■ SOURCE PASSAGE
▬▬▬▬▬▬▬▬▬▬
AT&T and Other I.S.P.'s May Be Getting Ready to Filter

http://bits.blogs.nytimes.com/2008/01/08/att-and-other-isps-may-be-getting-ready-to-filter/index.html

By Brad Stone

For the last 15 years, Internet service providers have acted - to use an 
old cliche - as wide-open information super-highways, letting data flow 
uninterrupted and unimpeded between users and the Internet.

But I.S.P.'s may be about to embrace a new metaphor: traffic cop.

At a small panel discussion about digital piracy at NBC's booth on the 
Consumer Electronics Show floor, representatives from NBC, Microsoft, 
several digital filtering companies and the telecom giant AT&T said the 
time was right to start filtering for copyrighted content at the network 
level.

Such filtering for pirated material already occurs on sites like YouTube 
and Microsoft's Soapbox, and on some university networks.

Network-level filtering means your Internet service provider " Comcast, 
AT&T, EarthLink, or whoever you send that monthly check to " could soon 
start sniffing your digital packets, looking for material that infringes 
on someone's copyright.

"What we are already doing to address piracy hasn't been working. There's 
no secret there," said James Cicconi, senior vice president, external & 
legal affairs for AT&T.

Mr. Cicconi said that AT&T has been talking to technology companies, and 
members of the M.P.A.A. and R.I.A.A., for the last six months about 
carrying out digital fingerprinting techniques on the network level.
▬▬▬▬▬▬▬▬▬▬
■ SHORT PROBLEM A
In the article on AT&T and network filtering, which AT&T executive said that what was already being done to address piracy hadn't been working?
■ SHORT PROBLEM B
Take the article on AT&T and network-level filtering further, picking up after its last sentence.

Data excerpts
▬▬▬▬▬▬▬▬▬▬
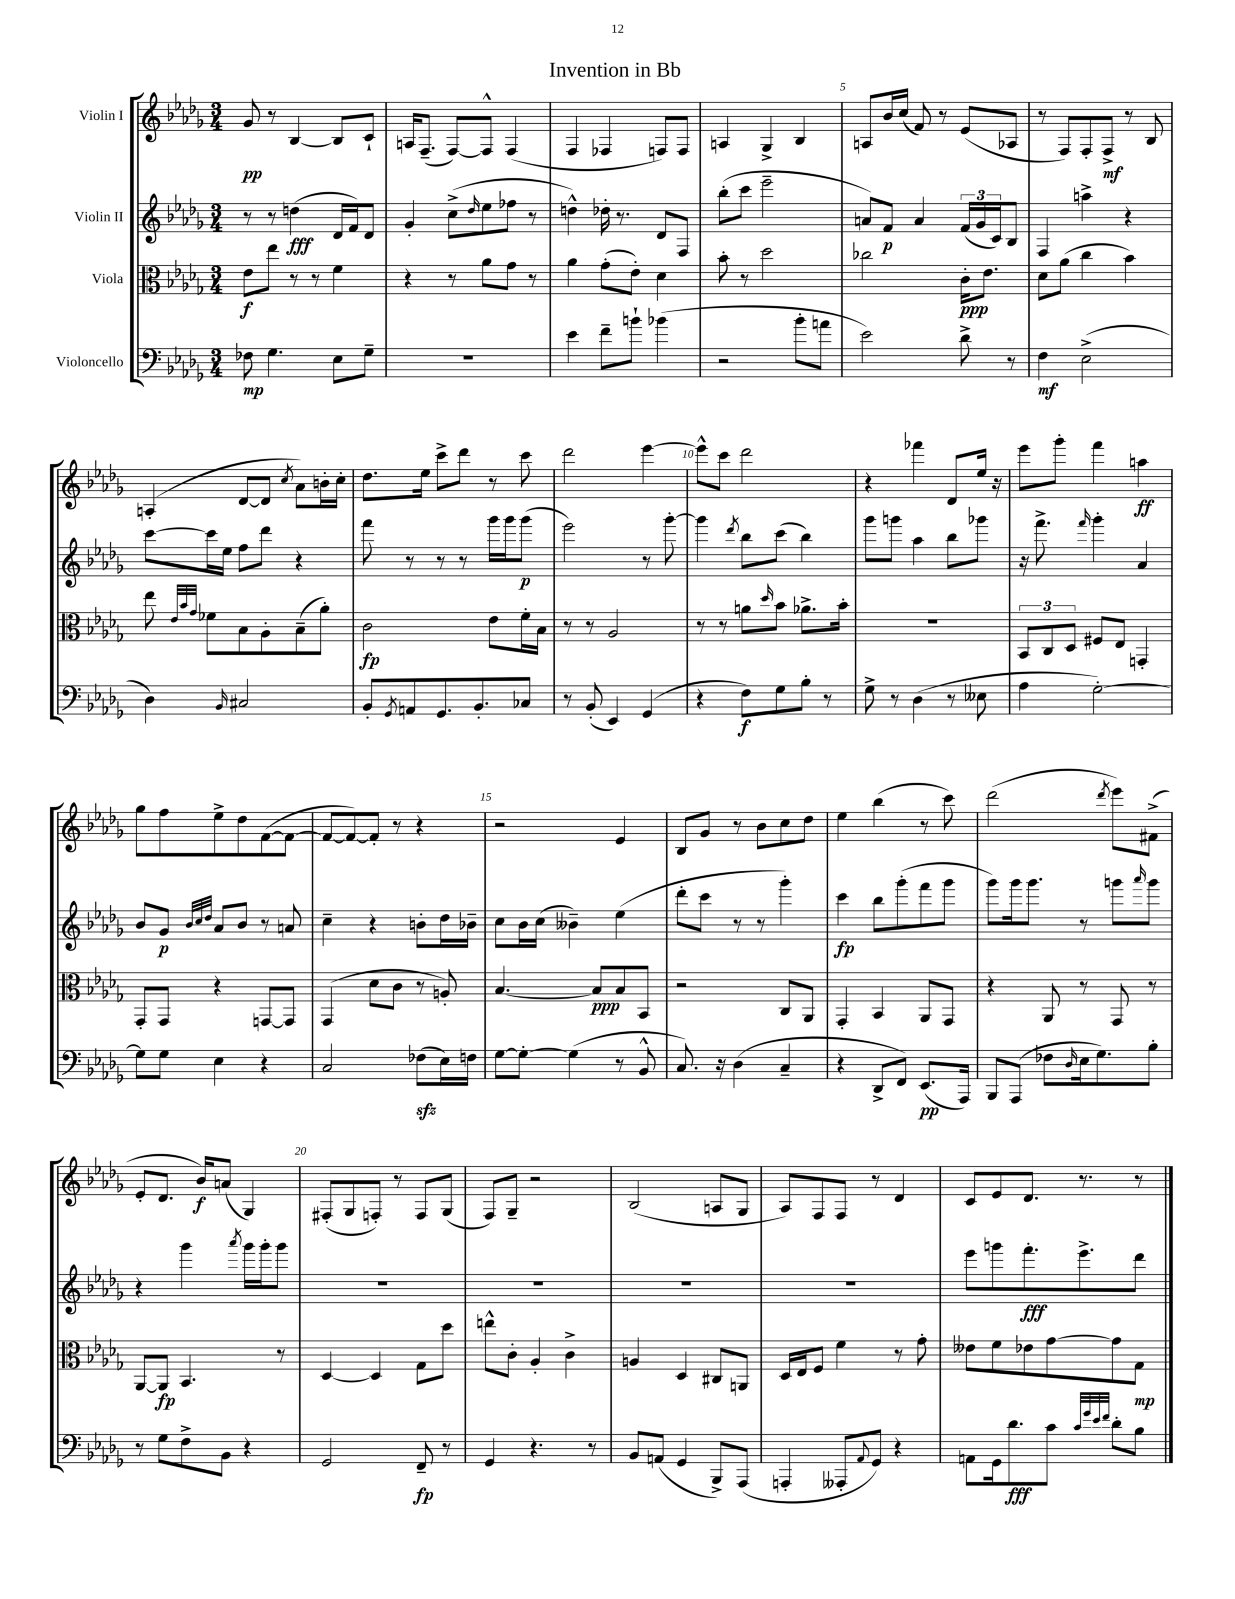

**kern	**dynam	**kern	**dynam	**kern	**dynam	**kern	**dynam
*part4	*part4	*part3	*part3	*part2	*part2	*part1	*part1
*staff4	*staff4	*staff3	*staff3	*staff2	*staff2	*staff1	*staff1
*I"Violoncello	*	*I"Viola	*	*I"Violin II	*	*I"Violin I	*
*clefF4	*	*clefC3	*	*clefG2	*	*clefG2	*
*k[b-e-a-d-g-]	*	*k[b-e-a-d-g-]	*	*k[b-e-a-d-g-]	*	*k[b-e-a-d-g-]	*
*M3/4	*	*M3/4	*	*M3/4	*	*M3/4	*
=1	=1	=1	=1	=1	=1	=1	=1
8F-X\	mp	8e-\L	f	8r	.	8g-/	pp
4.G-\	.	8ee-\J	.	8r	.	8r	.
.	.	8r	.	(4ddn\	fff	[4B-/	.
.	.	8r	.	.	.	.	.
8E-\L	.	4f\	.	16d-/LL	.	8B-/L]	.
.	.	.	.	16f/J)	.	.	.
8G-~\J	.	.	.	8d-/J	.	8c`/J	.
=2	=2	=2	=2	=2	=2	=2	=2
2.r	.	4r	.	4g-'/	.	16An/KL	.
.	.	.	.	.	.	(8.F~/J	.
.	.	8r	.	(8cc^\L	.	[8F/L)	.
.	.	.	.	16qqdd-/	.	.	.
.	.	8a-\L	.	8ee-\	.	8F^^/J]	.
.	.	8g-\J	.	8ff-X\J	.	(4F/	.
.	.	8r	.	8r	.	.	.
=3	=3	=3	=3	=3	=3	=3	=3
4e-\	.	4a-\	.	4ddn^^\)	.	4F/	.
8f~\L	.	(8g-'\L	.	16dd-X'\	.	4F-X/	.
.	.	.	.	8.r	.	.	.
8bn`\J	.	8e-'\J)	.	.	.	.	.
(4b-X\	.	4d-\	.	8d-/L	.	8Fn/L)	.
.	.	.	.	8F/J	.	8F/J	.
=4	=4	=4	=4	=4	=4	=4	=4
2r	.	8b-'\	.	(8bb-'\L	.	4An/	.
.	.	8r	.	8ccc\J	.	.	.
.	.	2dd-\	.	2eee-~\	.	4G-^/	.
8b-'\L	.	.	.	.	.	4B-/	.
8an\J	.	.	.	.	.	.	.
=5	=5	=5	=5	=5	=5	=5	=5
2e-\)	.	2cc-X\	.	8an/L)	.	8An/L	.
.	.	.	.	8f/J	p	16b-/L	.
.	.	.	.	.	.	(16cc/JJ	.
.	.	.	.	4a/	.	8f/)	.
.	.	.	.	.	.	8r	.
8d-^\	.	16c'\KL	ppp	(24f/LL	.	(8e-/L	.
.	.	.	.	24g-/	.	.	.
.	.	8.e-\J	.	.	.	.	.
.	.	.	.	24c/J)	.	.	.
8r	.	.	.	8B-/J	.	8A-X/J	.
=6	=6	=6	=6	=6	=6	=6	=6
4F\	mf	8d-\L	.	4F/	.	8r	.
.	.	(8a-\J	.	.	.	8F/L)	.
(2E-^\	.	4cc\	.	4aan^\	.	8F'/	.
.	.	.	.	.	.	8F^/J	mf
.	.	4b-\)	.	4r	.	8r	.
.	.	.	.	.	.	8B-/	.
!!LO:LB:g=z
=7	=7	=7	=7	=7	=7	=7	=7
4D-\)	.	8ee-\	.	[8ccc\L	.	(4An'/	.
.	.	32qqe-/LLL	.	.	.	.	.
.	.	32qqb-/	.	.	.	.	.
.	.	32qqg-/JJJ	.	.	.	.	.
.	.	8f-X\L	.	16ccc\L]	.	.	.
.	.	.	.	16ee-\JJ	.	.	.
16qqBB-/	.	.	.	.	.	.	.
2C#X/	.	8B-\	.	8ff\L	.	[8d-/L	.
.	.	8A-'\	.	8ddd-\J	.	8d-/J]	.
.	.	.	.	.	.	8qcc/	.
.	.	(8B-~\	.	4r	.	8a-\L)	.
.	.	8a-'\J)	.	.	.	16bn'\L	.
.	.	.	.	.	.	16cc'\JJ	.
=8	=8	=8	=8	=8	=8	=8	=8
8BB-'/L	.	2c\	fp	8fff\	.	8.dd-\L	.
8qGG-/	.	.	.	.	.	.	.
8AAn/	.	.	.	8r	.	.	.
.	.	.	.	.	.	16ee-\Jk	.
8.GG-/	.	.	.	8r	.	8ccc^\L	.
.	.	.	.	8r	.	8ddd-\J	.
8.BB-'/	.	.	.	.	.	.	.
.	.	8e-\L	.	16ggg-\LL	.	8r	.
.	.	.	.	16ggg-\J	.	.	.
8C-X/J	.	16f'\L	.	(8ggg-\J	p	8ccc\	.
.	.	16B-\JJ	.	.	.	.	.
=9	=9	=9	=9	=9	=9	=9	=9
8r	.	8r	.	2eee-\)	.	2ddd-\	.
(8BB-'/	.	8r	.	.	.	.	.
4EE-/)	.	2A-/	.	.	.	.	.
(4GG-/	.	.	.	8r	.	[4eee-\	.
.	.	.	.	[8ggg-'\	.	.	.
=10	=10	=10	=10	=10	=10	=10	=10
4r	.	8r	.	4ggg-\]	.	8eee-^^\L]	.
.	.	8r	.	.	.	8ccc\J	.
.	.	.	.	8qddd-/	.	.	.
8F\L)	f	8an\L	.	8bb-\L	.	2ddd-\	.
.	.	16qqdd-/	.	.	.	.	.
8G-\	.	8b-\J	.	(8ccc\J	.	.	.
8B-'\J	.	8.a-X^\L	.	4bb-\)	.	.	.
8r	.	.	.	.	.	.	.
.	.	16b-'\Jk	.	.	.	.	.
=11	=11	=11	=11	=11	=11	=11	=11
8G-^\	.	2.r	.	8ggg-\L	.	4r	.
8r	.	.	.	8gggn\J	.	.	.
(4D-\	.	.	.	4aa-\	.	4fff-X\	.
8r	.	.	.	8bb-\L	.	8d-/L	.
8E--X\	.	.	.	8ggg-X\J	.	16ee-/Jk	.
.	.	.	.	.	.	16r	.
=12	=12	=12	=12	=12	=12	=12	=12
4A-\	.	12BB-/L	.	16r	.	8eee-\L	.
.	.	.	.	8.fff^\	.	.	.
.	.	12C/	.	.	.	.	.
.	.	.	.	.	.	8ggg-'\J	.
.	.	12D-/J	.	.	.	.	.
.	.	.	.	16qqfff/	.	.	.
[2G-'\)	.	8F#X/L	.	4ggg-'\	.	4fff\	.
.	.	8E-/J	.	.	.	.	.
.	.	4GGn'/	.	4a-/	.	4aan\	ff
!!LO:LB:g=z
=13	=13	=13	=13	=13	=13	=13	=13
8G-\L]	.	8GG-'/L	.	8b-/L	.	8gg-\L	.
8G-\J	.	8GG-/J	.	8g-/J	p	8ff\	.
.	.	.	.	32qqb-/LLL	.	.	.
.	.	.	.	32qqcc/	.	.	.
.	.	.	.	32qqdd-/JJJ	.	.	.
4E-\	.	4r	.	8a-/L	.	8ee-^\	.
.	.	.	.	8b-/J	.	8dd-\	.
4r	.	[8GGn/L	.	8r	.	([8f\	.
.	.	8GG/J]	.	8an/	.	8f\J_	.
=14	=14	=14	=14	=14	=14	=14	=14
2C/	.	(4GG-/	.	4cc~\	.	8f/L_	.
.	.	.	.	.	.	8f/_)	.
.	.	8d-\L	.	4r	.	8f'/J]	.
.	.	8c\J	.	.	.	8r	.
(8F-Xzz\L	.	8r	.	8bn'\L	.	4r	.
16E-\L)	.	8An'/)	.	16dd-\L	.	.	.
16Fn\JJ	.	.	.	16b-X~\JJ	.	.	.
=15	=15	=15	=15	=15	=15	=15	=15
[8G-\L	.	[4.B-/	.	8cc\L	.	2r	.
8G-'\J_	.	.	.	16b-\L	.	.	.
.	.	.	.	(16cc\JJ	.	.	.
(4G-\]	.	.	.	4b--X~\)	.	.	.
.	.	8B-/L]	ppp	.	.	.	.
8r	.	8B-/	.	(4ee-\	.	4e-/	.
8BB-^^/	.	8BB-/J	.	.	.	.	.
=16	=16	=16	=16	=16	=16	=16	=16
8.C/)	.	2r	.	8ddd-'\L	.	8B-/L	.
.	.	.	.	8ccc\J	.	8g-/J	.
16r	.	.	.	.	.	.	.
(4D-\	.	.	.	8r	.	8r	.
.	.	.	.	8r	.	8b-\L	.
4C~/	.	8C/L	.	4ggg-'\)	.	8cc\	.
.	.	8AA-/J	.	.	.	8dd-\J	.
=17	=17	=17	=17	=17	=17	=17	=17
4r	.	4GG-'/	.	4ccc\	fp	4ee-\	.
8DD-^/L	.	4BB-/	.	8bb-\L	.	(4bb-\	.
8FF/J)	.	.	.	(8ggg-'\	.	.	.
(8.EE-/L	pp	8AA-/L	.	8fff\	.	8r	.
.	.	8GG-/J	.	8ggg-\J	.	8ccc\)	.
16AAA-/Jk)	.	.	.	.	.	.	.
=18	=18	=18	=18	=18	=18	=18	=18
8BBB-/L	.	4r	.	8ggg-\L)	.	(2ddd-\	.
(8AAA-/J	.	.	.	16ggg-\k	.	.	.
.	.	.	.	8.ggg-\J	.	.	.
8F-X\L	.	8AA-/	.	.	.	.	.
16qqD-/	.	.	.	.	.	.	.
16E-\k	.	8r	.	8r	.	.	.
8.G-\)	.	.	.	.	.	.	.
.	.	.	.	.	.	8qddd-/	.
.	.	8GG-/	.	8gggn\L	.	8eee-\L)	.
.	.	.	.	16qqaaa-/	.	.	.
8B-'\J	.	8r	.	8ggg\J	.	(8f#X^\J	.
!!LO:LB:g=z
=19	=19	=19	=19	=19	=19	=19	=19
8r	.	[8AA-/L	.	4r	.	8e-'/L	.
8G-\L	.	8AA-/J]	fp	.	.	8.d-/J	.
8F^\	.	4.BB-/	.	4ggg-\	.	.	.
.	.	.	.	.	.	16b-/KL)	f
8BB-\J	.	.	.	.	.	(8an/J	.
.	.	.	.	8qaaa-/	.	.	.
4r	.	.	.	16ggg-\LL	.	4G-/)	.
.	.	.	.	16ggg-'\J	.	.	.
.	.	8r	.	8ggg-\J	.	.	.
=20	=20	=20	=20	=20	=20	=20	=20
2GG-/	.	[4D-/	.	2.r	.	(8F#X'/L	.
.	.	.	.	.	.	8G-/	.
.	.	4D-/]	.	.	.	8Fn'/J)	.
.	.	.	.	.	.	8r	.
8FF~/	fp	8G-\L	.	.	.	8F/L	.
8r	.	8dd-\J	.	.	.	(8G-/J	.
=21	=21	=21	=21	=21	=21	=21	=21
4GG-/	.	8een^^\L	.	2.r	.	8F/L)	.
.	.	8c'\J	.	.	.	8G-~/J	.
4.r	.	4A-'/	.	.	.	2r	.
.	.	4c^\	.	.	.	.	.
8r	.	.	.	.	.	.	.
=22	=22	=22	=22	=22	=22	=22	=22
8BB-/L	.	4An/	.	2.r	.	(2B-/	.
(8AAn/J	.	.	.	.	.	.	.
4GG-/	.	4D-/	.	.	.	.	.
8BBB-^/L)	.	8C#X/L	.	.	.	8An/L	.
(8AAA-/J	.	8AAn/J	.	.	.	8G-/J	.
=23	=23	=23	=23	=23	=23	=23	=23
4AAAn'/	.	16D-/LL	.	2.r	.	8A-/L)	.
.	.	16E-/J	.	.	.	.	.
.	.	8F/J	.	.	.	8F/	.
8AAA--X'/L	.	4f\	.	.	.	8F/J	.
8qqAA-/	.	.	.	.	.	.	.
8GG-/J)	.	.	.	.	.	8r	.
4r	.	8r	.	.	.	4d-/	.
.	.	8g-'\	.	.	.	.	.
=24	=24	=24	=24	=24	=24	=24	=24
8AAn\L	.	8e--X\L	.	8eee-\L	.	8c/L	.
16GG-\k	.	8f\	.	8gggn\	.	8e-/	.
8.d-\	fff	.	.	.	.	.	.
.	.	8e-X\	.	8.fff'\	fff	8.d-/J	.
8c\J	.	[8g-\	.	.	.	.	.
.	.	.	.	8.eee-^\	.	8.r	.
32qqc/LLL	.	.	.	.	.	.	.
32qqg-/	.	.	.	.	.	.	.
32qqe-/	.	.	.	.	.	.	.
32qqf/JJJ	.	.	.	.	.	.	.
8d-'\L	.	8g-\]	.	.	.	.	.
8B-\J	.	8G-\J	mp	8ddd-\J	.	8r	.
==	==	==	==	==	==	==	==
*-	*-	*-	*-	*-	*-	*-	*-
▬▬▬▬▬▬▬▬▬▬
■ WRITTEN RESPONSE A
James Cicconi, senior vice president, external & legal affairs for AT&T.

■ WRITTEN RESPONSE B
"We are very interested in a technology based solution and we think a 
network-based solution is the optimal way to approach this," he said. "We 
recognize we are not there yet but there are a lot of promising 
technologies. But we are having an open discussion with a number of 
content companies, including NBC Universal, to try to explore various 
technologies that are out there."

Internet civil rights organizations oppose network-level filtering, arguing 
that it amounts to Big Brother monitoring of free speech, and that such 
filtering could block the use of material that may fall under fair-use 
legal provisions " uses like parody, which enrich our culture.

Rick Cotton, the general counsel of NBC Universal, who has led the 
company's fights against companies like YouTube for the last three years, 
clearly doesn't have much tolerance for that line of thinking.

"The volume of peer-to-peer traffic online, dominated by copyrighted 
materials, is overwhelming. That clearly should not be an acceptable, 
continuing status," he said. "The question is how we collectively 
collaborate to address this."

I asked the panelists how they would respond to objections from their 
customers over network level filtering - for example, the kind of angry 
outcry Comcast saw last year, when it was accused of clamping down on 
BitTorrent traffic on its network.

"Whatever we do has to pass muster with consumers and with policy 
standards. There is going to be a spotlight on it," said Mr. Cicconi of 
AT&T.

After the session, he told me that I.S.P.'s like AT&T would have to handle 
such network filtering delicately, and do more than just stop an upload 
dead in its tracks, or send a legalistic cease and desist form letter to a 
customer. "We've got to figure out a friendly way to do it, there's no 
doubt about it," he said.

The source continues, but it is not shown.